Al-Bukhaiti said that 26 women and children in the that had come under attack then boarded a bus in an attempt to flee, but a “second Saudi-UAE strike targeted that bus, killing everyone”.

Earlier on Thursday, the UAE state news agency WAM said that the Houthis had launched a ballistic missile in the same district, which resulted in the death of one child.

WAM said the strike in the recently recaptured village of al-Ghalifqa in Ad Durayhimi also wounded dozens of people, three of them seriously.

On August 9, an air attack by the Saudi-UAE coalition hit a school bus in the Houthi-controlled province of Saada, killing 51 people, including 40 children.

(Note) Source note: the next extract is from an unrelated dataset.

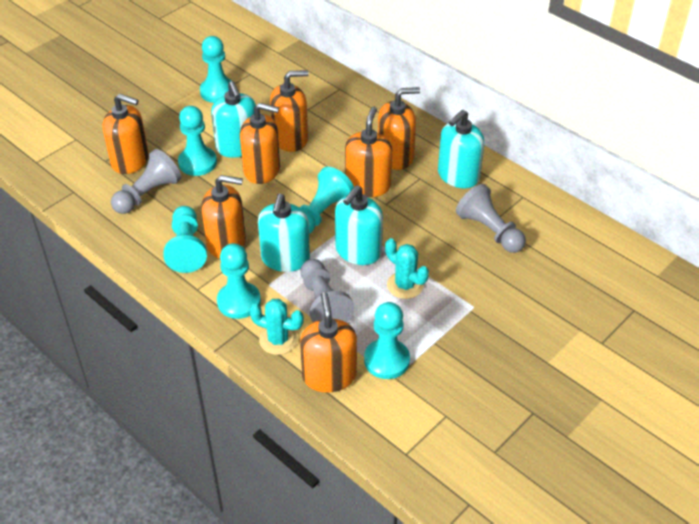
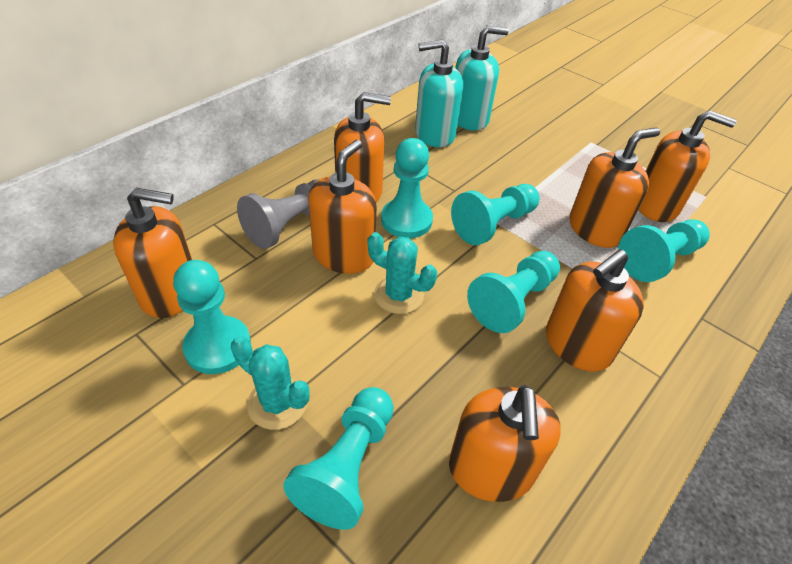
grey pawn: 3 -> 1
turquoise soap dispenser: 4 -> 2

According to munitions experts, a US-made bomb was used in the attack on the school bus, leading to further criticism over Washington’s role in the war in Yemen – described by the United Nations as the world’s worst humanitarian crisis.

“If it’s proved again that in this instance it was a missile from the US fired by the Saudi-led coalition, that will lead to greater calls and questioning of the US’ intervention and involvement in Yemen,” said Al Jazeera’s Alan Fisher, reporting from neighbouring Djibouti.

According to the UN, at least 10,000 people have been killed in the three-year war – a death toll that has not been updated in years and is certain to be far higher.

In retaliation, the Houthis have launched dozens of missiles at the kingdom. Saudi authorities say over the past three years 90 ballistic missiles were fired by the rebels.

Multiple rounds of United Nations-brokered peace talks have failed to achieve any breakthrough.